** About this task **
Although the entries contain pictures, the copy should hold only their exact text.

Document layout detection data:
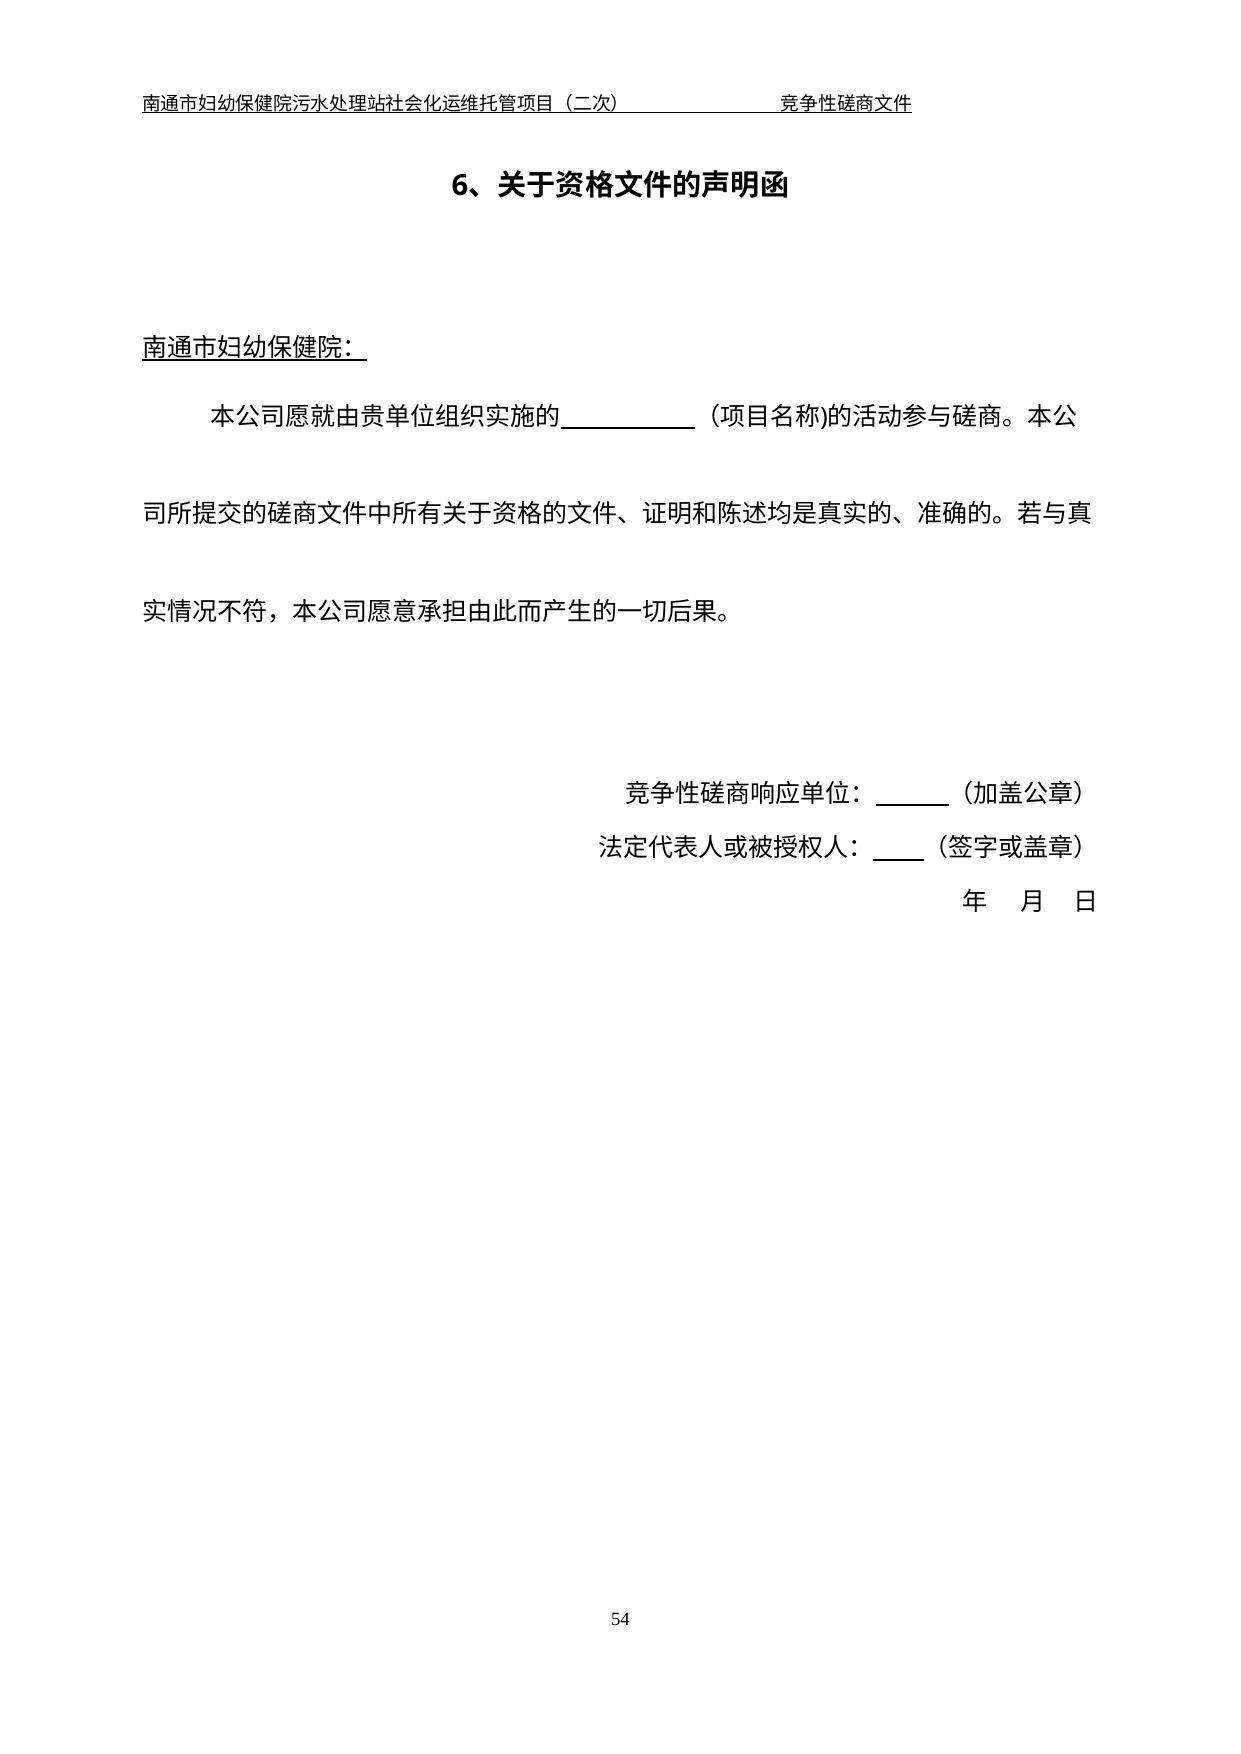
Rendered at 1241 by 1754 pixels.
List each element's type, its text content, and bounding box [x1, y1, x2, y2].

text 南通市妇幼保健院： [142, 328, 1098, 364]
text 竞争性磋商响应单位： （加盖公章） [142, 759, 1098, 813]
text 法定代表人或被授权人： （签字或盖章） [142, 813, 1098, 867]
text 6、关于资格文件的声明函 [142, 162, 1098, 204]
text 本公司愿就由贵单位组织实施的 （项目名称)的活动参与磋商。本公司所提交的磋商文件中所有关于资格的文件、证明和陈述均是真实的、准确的。若与真实情况不符，本公司愿意承担由此而产生的一切后果。 [142, 382, 1098, 642]
text 年 月 日 [142, 867, 1098, 922]
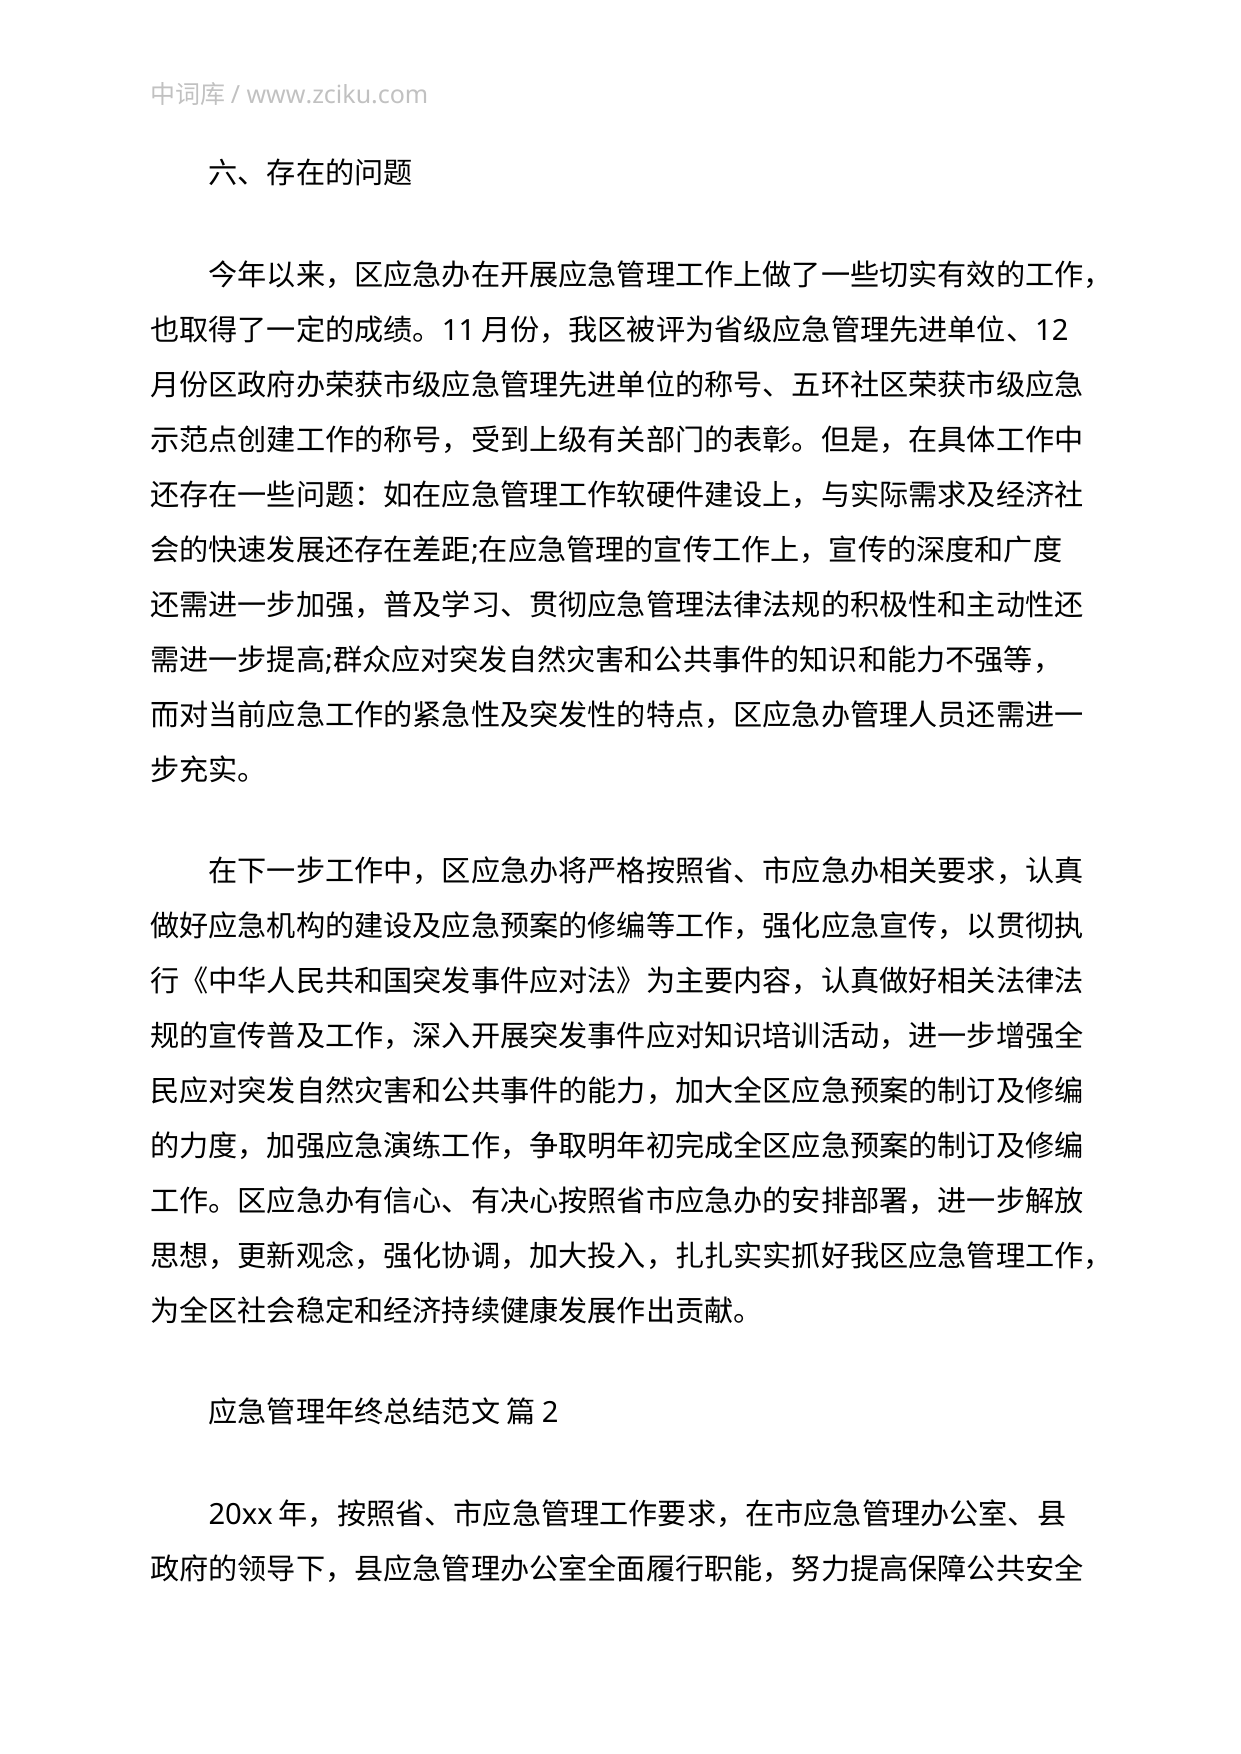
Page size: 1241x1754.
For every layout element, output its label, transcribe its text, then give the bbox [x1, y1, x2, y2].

** Task solution **
Rendered at 1241 by 1754 pixels.
List each element's type, its text content, and bounding box [x1, y1, x2, y2].

text 南通市妇幼保健院： [142, 328, 1098, 364]
text 竞争性磋商响应单位： （加盖公章） [142, 759, 1098, 813]
text 法定代表人或被授权人： （签字或盖章） [142, 813, 1098, 867]
text 6、关于资格文件的声明函 [142, 162, 1098, 204]
text 本公司愿就由贵单位组织实施的 （项目名称)的活动参与磋商。本公司所提交的磋商文件中所有关于资格的文件、证明和陈述均是真实的、准确的。若与真实情况不符，本公司愿意承担由此而产生的一切后果。 [142, 382, 1098, 642]
text 年 月 日 [142, 867, 1098, 922]
Page size: 1241x1754.
For every layout element, output its label, transcribe its text, then give the bbox [x1, y1, x2, y2].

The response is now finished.